_TEXT_.

Photographer Laura Dodsworth's new project, Womanhood
February 10, 2019 6:45 PM   Subscribe

Me and My Vulva (NSFW) Dodsworth’s vulva shoots were a very different experience from Manhood [an earlier project by Dodsworth]. For many women, being photographed was the first time they had looked at this part of their body in close detail. “I feel like men were revealing themselves to a woman, in a sympathetic space,” Dodsworth says. “This time, women were revealing themselves to themselves. Some women were shaking, asking me if they were normal.” posted by bunderful (8 comments total)

This post was deleted for the following reason: Interesting project and worth discussion, but the seeming/possible stealth TERF-aligned assumptions set this up for failure, and there's probably a better way to frame that is more inclusive; please contact us to discuss! -- taz



 
Fascinating. I didn't get a chance to read all of the stories yet, but there's already so much I can relate to here. Chiefly, as a straight woman, I don't see vulvas that often. There's so much variety! So much. I don't think I'd be able to pick my own vulva out of a lineup, which is kind of sad. It, like the vast majority of women's sex organs, is so hidden and tucked away. Maybe as part of this self-care kick I've been on, I'll schedule in some time for vulva familiarisation and appreciation.
posted by Fig at 7:12 PM on February 10, 2019 [6 favorites]


Also.... Just in time for Vulventine's Day!
posted by Fig at 7:13 PM on February 10, 2019 [4 favorites]


I found the photos and mini-essays in the Guardian piece really thoughtful and beautiful. I especially loved the woman who spoke about feminist meetings in the 70s where women would get together and look at their own cervixes.

Even though I fervently embraced feminism in my late teens, I was almost 24 before I saw my own cervix. My gyno was a brisk, rangy, Scandinavian woman who shared her practice with a bunch of social- and reproductive-justice warrior/doctors in the Flatiron neighborhood. I loved the practice in general and her specifically, even as I was slightly intimidated by her radical competence and efficiency. When I got a job abroad and went in a bit early for my annual exam, she seemed pleased by my impending adventure and then took extra time to talk with me about my birth control and sexual health options. And then when I was up on the table, speculum in and mid-exam, she paused and suddenly said, “would you like to see your cervix?” I said yes and she pulled a contraption - essentially a hand mirror clamped to a mic stand on wheels - over in between my legs. She adjusted the angle and voila , I was staring at my own cervix! “Like a doughnut, no?” she said, holding up a clenched hand, “or like a little fist.”

_DATASET ENTRIES_.

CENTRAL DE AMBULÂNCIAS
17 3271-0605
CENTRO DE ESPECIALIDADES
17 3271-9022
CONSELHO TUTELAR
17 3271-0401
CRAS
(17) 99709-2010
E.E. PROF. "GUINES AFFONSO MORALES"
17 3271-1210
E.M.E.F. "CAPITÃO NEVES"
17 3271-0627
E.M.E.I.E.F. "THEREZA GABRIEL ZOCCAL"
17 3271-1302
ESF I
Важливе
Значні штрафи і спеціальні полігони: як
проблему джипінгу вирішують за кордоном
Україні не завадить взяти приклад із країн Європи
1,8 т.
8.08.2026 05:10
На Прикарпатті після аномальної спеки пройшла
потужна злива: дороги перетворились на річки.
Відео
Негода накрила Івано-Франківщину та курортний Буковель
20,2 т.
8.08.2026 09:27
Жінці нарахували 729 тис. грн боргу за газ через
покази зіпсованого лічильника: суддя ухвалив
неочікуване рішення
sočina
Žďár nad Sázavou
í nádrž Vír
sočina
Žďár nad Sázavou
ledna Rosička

_ACTIVITY_. Please write out the thread about the Womanhood photography project again, starting with "Fascinating. I didn't" and going on through "for Vulventine's Day!", with "lineup" swapped out for "crowd".

_EXPECTED OUTPUT_.
Fascinating. I didn't get a chance to read all of the stories yet, but there's already so much I can relate to here. Chiefly, as a straight woman, I don't see vulvas that often. There's so much variety! So much. I don't think I'd be able to pick my own vulva out of a crowd, which is kind of sad. It, like the vast majority of women's sex organs, is so hidden and tucked away. Maybe as part of this self-care kick I've been on, I'll schedule in some time for vulva familiarisation and appreciation.
posted by Fig at 7:12 PM on February 10, 2019 [6 favorites]


Also.... Just in time for Vulventine's Day!